This récipe was taken from Delia Smith’s How to Cook Book One.
If you like Spaghetti Carbonara, you’ll love this!
You’ll see by my own photos that I didn’t use Delia’s oven method, but did it all on top of the stove.
450ml carnaroli rice (arroz bomba – yo usé arroz “Nomen Risotto”)
250g cubetti pancetta or chopped bacon (tiras de beícon)
50g butter (mantequilla)
2 medium onions, peeled and finely chopped (cebollas)
1,450ml chicken or vegetable stock (caldo Gallina Blanca, brik)
150g finely grated Pecorino Romano, plus some extra for sprinkling (queso Pecorino o Grana Padano)
2 large eggs (huevos enteros)
4 large egg yolks (yemas de huevo)
2 heaped tablespoons crème fraiche (I used Greek Yoghurt / yogur griego)
Salt and freshly milled black pepper (sal y pimienta)
You will also need a round ovenproof dish with a diameter of 23 cm, 5 cm deep, placed in the oven when it’s pre-heated.
Pre-heat the oven to 150°C.
First of all, in a large, hot frying pan over a medium heat, fry the pancetta or bacon in its own fat for 4-5 minutes, until it’s crisp and golden and then remove it to a plate.
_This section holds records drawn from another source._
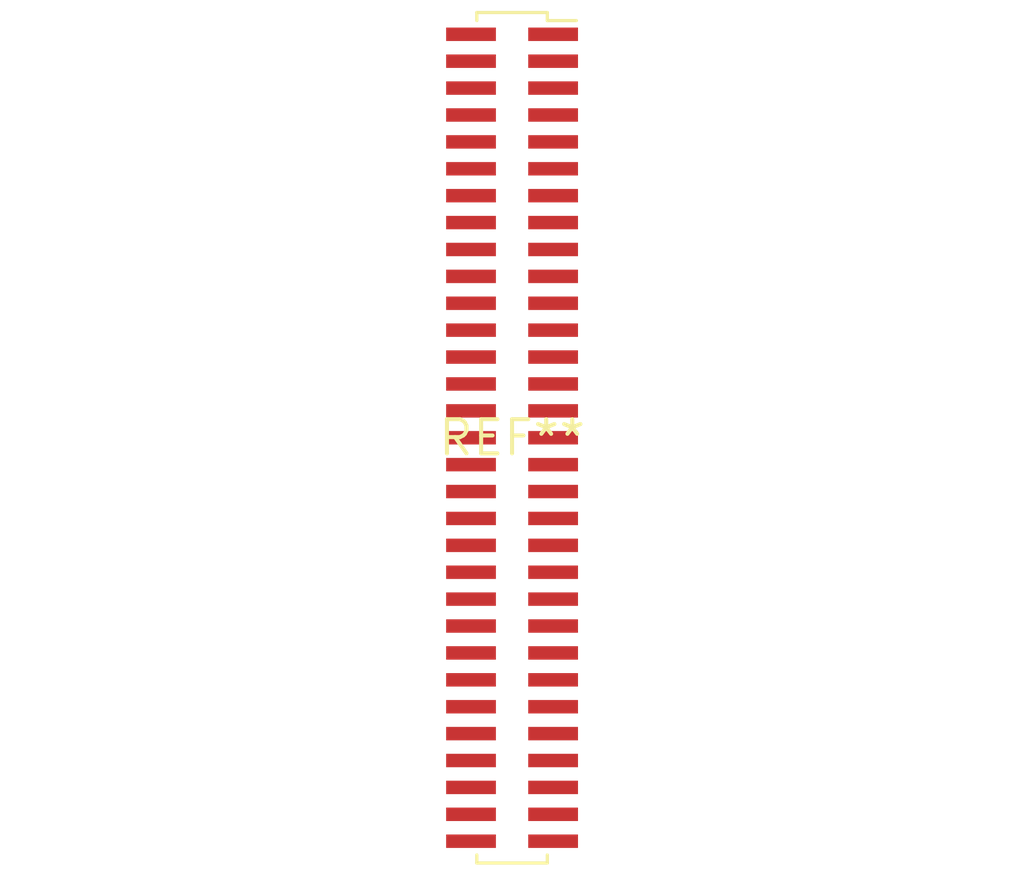
<source format=kicad_pcb>
(kicad_pcb (version 20240108) (generator pcbnew)

  (general
    (thickness 1.6)
  )

  (paper "A4")
  (layers
    (0 "F.Cu" signal)
    (31 "B.Cu" signal)
    (32 "B.Adhes" user "B.Adhesive")
    (33 "F.Adhes" user "F.Adhesive")
    (34 "B.Paste" user)
    (35 "F.Paste" user)
    (36 "B.SilkS" user "B.Silkscreen")
    (37 "F.SilkS" user "F.Silkscreen")
    (38 "B.Mask" user)
    (39 "F.Mask" user)
    (40 "Dwgs.User" user "User.Drawings")
    (41 "Cmts.User" user "User.Comments")
    (42 "Eco1.User" user "User.Eco1")
    (43 "Eco2.User" user "User.Eco2")
    (44 "Edge.Cuts" user)
    (45 "Margin" user)
    (46 "B.CrtYd" user "B.Courtyard")
    (47 "F.CrtYd" user "F.Courtyard")
    (48 "B.Fab" user)
    (49 "F.Fab" user)
    (50 "User.1" user)
    (51 "User.2" user)
    (52 "User.3" user)
    (53 "User.4" user)
    (54 "User.5" user)
    (55 "User.6" user)
    (56 "User.7" user)
    (57 "User.8" user)
    (58 "User.9" user)
  )

  (setup
    (pad_to_mask_clearance 0)
    (pcbplotparams
      (layerselection 0x00010fc_ffffffff)
      (plot_on_all_layers_selection 0x0000000_00000000)
      (disableapertmacros false)
      (usegerberextensions false)
      (usegerberattributes false)
      (usegerberadvancedattributes false)
      (creategerberjobfile false)
      (dashed_line_dash_ratio 12.000000)
      (dashed_line_gap_ratio 3.000000)
      (svgprecision 4)
      (plotframeref false)
      (viasonmask false)
      (mode 1)
      (useauxorigin false)
      (hpglpennumber 1)
      (hpglpenspeed 20)
      (hpglpendiameter 15.000000)
      (dxfpolygonmode false)
      (dxfimperialunits false)
      (dxfusepcbnewfont false)
      (psnegative false)
      (psa4output false)
      (plotreference false)
      (plotvalue false)
      (plotinvisibletext false)
      (sketchpadsonfab false)
      (subtractmaskfromsilk false)
      (outputformat 1)
      (mirror false)
      (drillshape 1)
      (scaleselection 1)
      (outputdirectory "")
    )
  )

  (net 0 "")

  (footprint "PinSocket_2x31_P1.00mm_Vertical_SMD" (layer "F.Cu") (at 0 0))

)

</source>
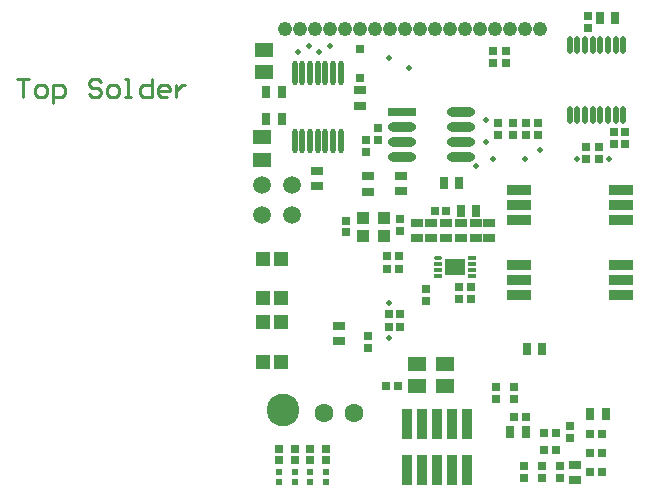
<source format=gts>
G04*
G04 #@! TF.GenerationSoftware,Altium Limited,Altium Designer,20.2.6 (244)*
G04*
G04 Layer_Color=8388736*
%FSLAX24Y24*%
%MOIN*%
G70*
G04*
G04 #@! TF.SameCoordinates,49DCD013-E9FA-4731-AA8E-B93FF918964A*
G04*
G04*
G04 #@! TF.FilePolarity,Negative*
G04*
G01*
G75*
%ADD15C,0.0100*%
%ADD22C,0.0200*%
%ADD31R,0.0236X0.0197*%
%ADD33O,0.0945X0.0315*%
%ADD34R,0.0945X0.0315*%
%ADD35R,0.0689X0.0571*%
%ADD36R,0.0295X0.0118*%
G04:AMPARAMS|DCode=37|XSize=11.8mil|YSize=29.5mil|CornerRadius=5.9mil|HoleSize=0mil|Usage=FLASHONLY|Rotation=270.000|XOffset=0mil|YOffset=0mil|HoleType=Round|Shape=RoundedRectangle|*
%AMROUNDEDRECTD37*
21,1,0.0118,0.0177,0,0,270.0*
21,1,0.0000,0.0295,0,0,270.0*
1,1,0.0118,-0.0089,0.0000*
1,1,0.0118,-0.0089,0.0000*
1,1,0.0118,0.0089,0.0000*
1,1,0.0118,0.0089,0.0000*
%
%ADD37ROUNDEDRECTD37*%
%ADD41R,0.0296X0.0257*%
%ADD42R,0.0296X0.0394*%
%ADD43O,0.0197X0.0591*%
%ADD44R,0.0591X0.0453*%
%ADD45R,0.0453X0.0493*%
%ADD46R,0.0434X0.0394*%
%ADD47O,0.0178X0.0827*%
%ADD48R,0.0591X0.0512*%
%ADD49R,0.0339X0.0985*%
%ADD50R,0.0394X0.0296*%
%ADD51R,0.0792X0.0339*%
%ADD52R,0.0308X0.0260*%
%ADD53R,0.0257X0.0296*%
%ADD54C,0.0480*%
%ADD55C,0.0590*%
%ADD56C,0.0631*%
%ADD57C,0.1090*%
D15*
X-7700Y-3152D02*
X-7301D01*
X-7500D01*
Y-3752D01*
X-7001D02*
X-6801D01*
X-6701Y-3652D01*
Y-3452D01*
X-6801Y-3352D01*
X-7001D01*
X-7101Y-3452D01*
Y-3652D01*
X-7001Y-3752D01*
X-6501Y-3952D02*
Y-3352D01*
X-6201D01*
X-6101Y-3452D01*
Y-3652D01*
X-6201Y-3752D01*
X-6501D01*
X-4901Y-3252D02*
X-5001Y-3152D01*
X-5201D01*
X-5301Y-3252D01*
Y-3352D01*
X-5201Y-3452D01*
X-5001D01*
X-4901Y-3552D01*
Y-3652D01*
X-5001Y-3752D01*
X-5201D01*
X-5301Y-3652D01*
X-4601Y-3752D02*
X-4401D01*
X-4301Y-3652D01*
Y-3452D01*
X-4401Y-3352D01*
X-4601D01*
X-4701Y-3452D01*
Y-3652D01*
X-4601Y-3752D01*
X-4102D02*
X-3902D01*
X-4002D01*
Y-3152D01*
X-4102D01*
X-3202D02*
Y-3752D01*
X-3502D01*
X-3602Y-3652D01*
Y-3452D01*
X-3502Y-3352D01*
X-3202D01*
X-2702Y-3752D02*
X-2902D01*
X-3002Y-3652D01*
Y-3452D01*
X-2902Y-3352D01*
X-2702D01*
X-2602Y-3452D01*
Y-3552D01*
X-3002D01*
X-2402Y-3352D02*
Y-3752D01*
Y-3552D01*
X-2302Y-3452D01*
X-2202Y-3352D01*
X-2102D01*
D22*
X9740Y-5530D02*
D03*
X7930Y-5239D02*
D03*
X8170Y-5830D02*
D03*
X5370Y-2800D02*
D03*
X4710Y-2450D02*
D03*
X4690Y-10630D02*
D03*
X2730Y-2070D02*
D03*
X4690Y-11780D02*
D03*
X2380Y-2240D02*
D03*
X2030Y-2070D02*
D03*
X1680Y-2240D02*
D03*
X7616Y-6050D02*
D03*
X9230Y-5810D02*
D03*
X7950Y-4530D02*
D03*
X10970Y-5830D02*
D03*
X12030Y-5820D02*
D03*
D31*
X2606Y-16594D02*
D03*
Y-16240D02*
D03*
X1556Y-16594D02*
D03*
Y-16240D02*
D03*
X1031Y-16594D02*
D03*
Y-16240D02*
D03*
X2081Y-16594D02*
D03*
Y-16240D02*
D03*
D33*
X7115Y-5739D02*
D03*
Y-5239D02*
D03*
Y-4739D02*
D03*
Y-4239D02*
D03*
X5146Y-5739D02*
D03*
Y-5239D02*
D03*
Y-4739D02*
D03*
D34*
Y-4239D02*
D03*
D35*
X6909Y-9429D02*
D03*
D36*
X7480Y-9134D02*
D03*
Y-9331D02*
D03*
Y-9528D02*
D03*
Y-9724D02*
D03*
X6339D02*
D03*
Y-9528D02*
D03*
Y-9331D02*
D03*
D37*
Y-9134D02*
D03*
D41*
X11330Y-1447D02*
D03*
Y-1053D02*
D03*
X8320Y-5027D02*
D03*
Y-4633D02*
D03*
X4000Y-11713D02*
D03*
Y-12107D02*
D03*
X10748Y-15118D02*
D03*
Y-14724D02*
D03*
X1556Y-15866D02*
D03*
Y-15472D02*
D03*
X1031Y-15866D02*
D03*
Y-15472D02*
D03*
X5079Y-8228D02*
D03*
Y-7835D02*
D03*
X3268Y-7874D02*
D03*
Y-8268D02*
D03*
X8858Y-13425D02*
D03*
Y-13819D02*
D03*
X8268Y-13425D02*
D03*
Y-13819D02*
D03*
X9803Y-16063D02*
D03*
Y-16457D02*
D03*
X9213Y-16063D02*
D03*
Y-16457D02*
D03*
X10394Y-16063D02*
D03*
Y-16457D02*
D03*
X12190Y-4923D02*
D03*
Y-5317D02*
D03*
X12560Y-4913D02*
D03*
Y-5307D02*
D03*
X2081Y-15866D02*
D03*
Y-15472D02*
D03*
X2606Y-15866D02*
D03*
Y-15472D02*
D03*
X3937Y-5591D02*
D03*
Y-5197D02*
D03*
X7420Y-10096D02*
D03*
Y-10490D02*
D03*
X7020Y-10497D02*
D03*
Y-10103D02*
D03*
X4331Y-4803D02*
D03*
Y-5197D02*
D03*
X5950Y-10548D02*
D03*
Y-10155D02*
D03*
X8820Y-5027D02*
D03*
Y-4633D02*
D03*
X9260Y-4633D02*
D03*
Y-5027D02*
D03*
X9680Y-5027D02*
D03*
Y-4633D02*
D03*
X11280Y-5827D02*
D03*
Y-5433D02*
D03*
X11700Y-5827D02*
D03*
Y-5433D02*
D03*
X8610Y-2223D02*
D03*
Y-2617D02*
D03*
X8170Y-2223D02*
D03*
Y-2617D02*
D03*
D42*
X12232Y-1130D02*
D03*
X11720D02*
D03*
X1122Y-3583D02*
D03*
X610D02*
D03*
X7087Y-7559D02*
D03*
X7598D02*
D03*
X8740Y-14921D02*
D03*
X9252D02*
D03*
X11417Y-14331D02*
D03*
X11929D02*
D03*
X9291Y-12165D02*
D03*
X9803D02*
D03*
X6535Y-6614D02*
D03*
X7047D02*
D03*
X610Y-4488D02*
D03*
X1122D02*
D03*
D43*
X11488Y-2020D02*
D03*
X12512D02*
D03*
X12256D02*
D03*
X12000D02*
D03*
X11744D02*
D03*
X11232D02*
D03*
X10976D02*
D03*
X10720D02*
D03*
X12512Y-4343D02*
D03*
X12256D02*
D03*
X12000D02*
D03*
X11744D02*
D03*
X11488D02*
D03*
X11232D02*
D03*
X10976D02*
D03*
X10720D02*
D03*
D44*
X551Y-2185D02*
D03*
Y-2933D02*
D03*
X472Y-5098D02*
D03*
Y-5846D02*
D03*
D45*
X1088Y-9144D02*
D03*
X502Y-9144D02*
D03*
X1088Y-10463D02*
D03*
X502D02*
D03*
X1088Y-11270D02*
D03*
X502Y-11270D02*
D03*
X1088Y-12589D02*
D03*
X502D02*
D03*
D46*
X4547Y-7776D02*
D03*
X3819D02*
D03*
Y-8386D02*
D03*
X4547D02*
D03*
D47*
X1555Y-5236D02*
D03*
X1811D02*
D03*
X2067D02*
D03*
X2323D02*
D03*
X2579D02*
D03*
X2835D02*
D03*
X3091D02*
D03*
X1555Y-2953D02*
D03*
X1811D02*
D03*
X2067D02*
D03*
X2323D02*
D03*
X2579D02*
D03*
X2835D02*
D03*
X3091D02*
D03*
D48*
X5630Y-12638D02*
D03*
X6575D02*
D03*
Y-13386D02*
D03*
X5630D02*
D03*
D49*
X7299Y-14665D02*
D03*
Y-16201D02*
D03*
X6799Y-14665D02*
D03*
Y-16201D02*
D03*
X6299Y-14665D02*
D03*
Y-16201D02*
D03*
X5799Y-14665D02*
D03*
Y-16201D02*
D03*
X5299D02*
D03*
Y-14665D02*
D03*
D50*
X8031Y-8465D02*
D03*
Y-7953D02*
D03*
X3730Y-3528D02*
D03*
Y-4040D02*
D03*
X6614Y-7953D02*
D03*
Y-8465D02*
D03*
X7087Y-7953D02*
D03*
Y-8465D02*
D03*
X10906Y-16024D02*
D03*
Y-16535D02*
D03*
X2300Y-6732D02*
D03*
Y-6220D02*
D03*
X5118Y-6378D02*
D03*
Y-6890D02*
D03*
X7598Y-7953D02*
D03*
Y-8465D02*
D03*
X3031Y-11890D02*
D03*
Y-11378D02*
D03*
X5630Y-7953D02*
D03*
Y-8465D02*
D03*
X6102Y-7953D02*
D03*
Y-8465D02*
D03*
X4016Y-6398D02*
D03*
Y-6909D02*
D03*
D51*
X9050Y-7350D02*
D03*
Y-6850D02*
D03*
Y-10350D02*
D03*
Y-9850D02*
D03*
X12450Y-7350D02*
D03*
Y-7850D02*
D03*
Y-6850D02*
D03*
Y-9350D02*
D03*
Y-10350D02*
D03*
Y-9850D02*
D03*
X9050Y-9350D02*
D03*
Y-7850D02*
D03*
D52*
X3730Y-2170D02*
D03*
Y-3130D02*
D03*
D53*
X10276Y-14961D02*
D03*
X9882D02*
D03*
X6614Y-7559D02*
D03*
X6220D02*
D03*
X5000Y-13386D02*
D03*
X4606D02*
D03*
X8858Y-14409D02*
D03*
X9252D02*
D03*
X11417Y-15630D02*
D03*
X11811D02*
D03*
X11417Y-16260D02*
D03*
X11811D02*
D03*
X11417Y-15000D02*
D03*
X11811D02*
D03*
X4685Y-10984D02*
D03*
X5079D02*
D03*
X4685Y-11417D02*
D03*
X5079D02*
D03*
X5039Y-9055D02*
D03*
X4646D02*
D03*
X5039Y-9488D02*
D03*
X4646D02*
D03*
X9882Y-15512D02*
D03*
X10276D02*
D03*
D54*
X7738Y-1493D02*
D03*
X1238D02*
D03*
X1738D02*
D03*
X2238D02*
D03*
X2738D02*
D03*
X3238D02*
D03*
X3738D02*
D03*
X4238D02*
D03*
X4738D02*
D03*
X5238D02*
D03*
X5738D02*
D03*
X6238D02*
D03*
X6738D02*
D03*
X7238D02*
D03*
X9238D02*
D03*
X8738D02*
D03*
X8238D02*
D03*
X9738D02*
D03*
D55*
X1457Y-7677D02*
D03*
X457D02*
D03*
X1457Y-6677D02*
D03*
X457D02*
D03*
D56*
X3543Y-14291D02*
D03*
X2543D02*
D03*
D57*
X1181Y-14173D02*
D03*
M02*

</source>
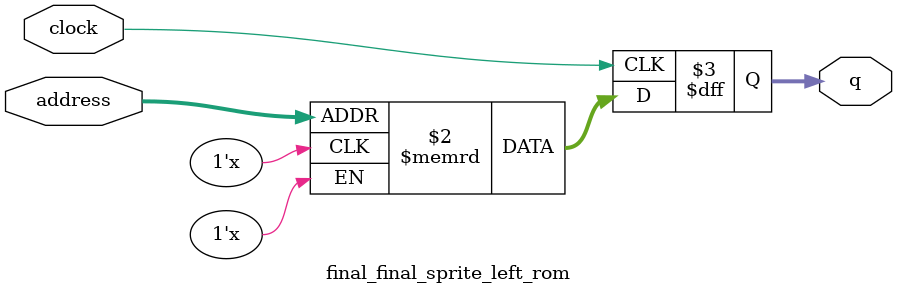
<source format=sv>
module final_final_sprite_left_rom (
	input logic clock,
	input logic [9:0] address,
	output logic [2:0] q
);

logic [2:0] memory [0:1023] /* synthesis ram_init_file = "./final_final_sprite_left/final_final_sprite_left.mif" */;

always_ff @ (posedge clock) begin
	q <= memory[address];
end

endmodule

</source>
Next add the butter to the pan, then the onion, turn the heat down to gentle and let the onion soften in the butter for about 5 minutes.
Meanwhile, heat the stock in a small saucepan. Then return the pancetta or bacon to the frying pan and, after that, stir in the rice and move it around until all the grains get a good coating of the buttery juices. Now add the hot stock to the rice, along with some salt and freshly milled black pepper.
Let it all come up to a gentle simmer, then transfer the whole lot to the warmed dish, stir it once and then bake, without covering, on the centre shelf of the oven and set a timer for 20 minutes.
When the time is up, gently stir in the Pecorino, folding and turning the rice grains over and then set the timer for a further 15 minutes.
Meanwhile, whisk the egg, egg yolks and crème fraiche (or Greek Yoghurt) together, then remove the risotto from the oven and gently stir in this mixture, making sure it is well mixed. Leave the risotto for about 2 minutes, by which time the eggs and crème fraîche will have thickened – but no longer, as it will get too thick.
Serve on warm plates with some more Pecorino Romano sprinkled over.